TASK ITEM ▸ Print the records below from the first line through the line containing "Canal Confidencial", both included, word for word.

MATERIAL FOR THE TASK ▸
+---+

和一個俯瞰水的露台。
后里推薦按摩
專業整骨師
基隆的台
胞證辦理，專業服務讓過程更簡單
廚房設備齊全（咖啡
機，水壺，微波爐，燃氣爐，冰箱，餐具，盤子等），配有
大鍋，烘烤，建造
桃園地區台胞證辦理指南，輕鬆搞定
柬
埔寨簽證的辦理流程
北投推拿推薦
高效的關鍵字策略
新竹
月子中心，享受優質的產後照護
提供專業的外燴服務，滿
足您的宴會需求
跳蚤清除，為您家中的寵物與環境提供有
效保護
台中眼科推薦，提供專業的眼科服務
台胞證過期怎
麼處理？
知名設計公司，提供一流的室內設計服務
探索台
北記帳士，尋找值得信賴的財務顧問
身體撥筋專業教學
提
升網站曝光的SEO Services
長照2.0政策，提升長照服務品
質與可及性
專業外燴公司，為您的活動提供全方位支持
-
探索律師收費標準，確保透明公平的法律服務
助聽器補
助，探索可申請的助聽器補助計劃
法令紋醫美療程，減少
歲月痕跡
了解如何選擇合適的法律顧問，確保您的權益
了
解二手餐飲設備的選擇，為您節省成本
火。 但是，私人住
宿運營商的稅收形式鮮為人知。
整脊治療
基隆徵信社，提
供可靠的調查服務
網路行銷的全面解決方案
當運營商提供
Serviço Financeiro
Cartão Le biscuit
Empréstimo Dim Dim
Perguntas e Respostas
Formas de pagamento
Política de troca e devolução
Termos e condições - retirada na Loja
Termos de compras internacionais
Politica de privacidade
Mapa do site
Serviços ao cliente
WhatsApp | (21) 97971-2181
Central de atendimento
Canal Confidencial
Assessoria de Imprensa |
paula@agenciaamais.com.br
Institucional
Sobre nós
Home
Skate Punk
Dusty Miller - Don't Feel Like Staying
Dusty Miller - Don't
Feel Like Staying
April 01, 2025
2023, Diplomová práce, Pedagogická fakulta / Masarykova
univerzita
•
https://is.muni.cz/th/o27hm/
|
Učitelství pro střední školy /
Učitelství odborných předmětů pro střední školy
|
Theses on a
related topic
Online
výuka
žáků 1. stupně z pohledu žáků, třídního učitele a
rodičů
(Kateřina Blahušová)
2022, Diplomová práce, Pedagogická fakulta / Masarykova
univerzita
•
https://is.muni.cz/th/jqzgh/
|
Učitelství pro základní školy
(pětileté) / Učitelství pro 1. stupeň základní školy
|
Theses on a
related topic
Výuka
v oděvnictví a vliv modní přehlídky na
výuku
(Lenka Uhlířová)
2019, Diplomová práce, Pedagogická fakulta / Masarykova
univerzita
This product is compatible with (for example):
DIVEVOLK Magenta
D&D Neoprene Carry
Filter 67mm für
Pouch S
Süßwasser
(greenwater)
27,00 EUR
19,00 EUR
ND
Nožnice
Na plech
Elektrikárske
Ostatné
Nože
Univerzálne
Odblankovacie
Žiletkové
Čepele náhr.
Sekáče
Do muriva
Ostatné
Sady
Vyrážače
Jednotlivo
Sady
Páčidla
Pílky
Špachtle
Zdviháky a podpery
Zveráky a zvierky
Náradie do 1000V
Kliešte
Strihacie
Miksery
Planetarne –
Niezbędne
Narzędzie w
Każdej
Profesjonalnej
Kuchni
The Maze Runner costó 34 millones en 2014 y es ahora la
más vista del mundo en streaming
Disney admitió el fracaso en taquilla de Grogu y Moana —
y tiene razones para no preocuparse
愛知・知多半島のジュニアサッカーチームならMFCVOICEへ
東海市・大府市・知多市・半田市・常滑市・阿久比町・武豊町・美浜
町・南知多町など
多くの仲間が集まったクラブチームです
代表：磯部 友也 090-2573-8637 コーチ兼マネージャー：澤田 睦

+---+

SOLVED EXERCISE ▸
和一個俯瞰水的露台。
后里推薦按摩
專業整骨師
基隆的台
胞證辦理，專業服務讓過程更簡單
廚房設備齊全（咖啡
機，水壺，微波爐，燃氣爐，冰箱，餐具，盤子等），配有
大鍋，烘烤，建造
桃園地區台胞證辦理指南，輕鬆搞定
柬
埔寨簽證的辦理流程
北投推拿推薦
高效的關鍵字策略
新竹
月子中心，享受優質的產後照護
提供專業的外燴服務，滿
足您的宴會需求
跳蚤清除，為您家中的寵物與環境提供有
效保護
台中眼科推薦，提供專業的眼科服務
台胞證過期怎
麼處理？
知名設計公司，提供一流的室內設計服務
探索台
北記帳士，尋找值得信賴的財務顧問
身體撥筋專業教學
提
升網站曝光的SEO Services
長照2.0政策，提升長照服務品
質與可及性
專業外燴公司，為您的活動提供全方位支持
-
探索律師收費標準，確保透明公平的法律服務
助聽器補
助，探索可申請的助聽器補助計劃
法令紋醫美療程，減少
歲月痕跡
了解如何選擇合適的法律顧問，確保您的權益
了
解二手餐飲設備的選擇，為您節省成本
火。 但是，私人住
宿運營商的稅收形式鮮為人知。
整脊治療
基隆徵信社，提
供可靠的調查服務
網路行銷的全面解決方案
當運營商提供
Serviço Financeiro
Cartão Le biscuit
Empréstimo Dim Dim
Perguntas e Respostas
Formas de pagamento
Política de troca e devolução
Termos e condições - retirada na Loja
Termos de compras internacionais
Politica de privacidade
Mapa do site
Serviços ao cliente
WhatsApp | (21) 97971-2181
Central de atendimento
Canal Confidencial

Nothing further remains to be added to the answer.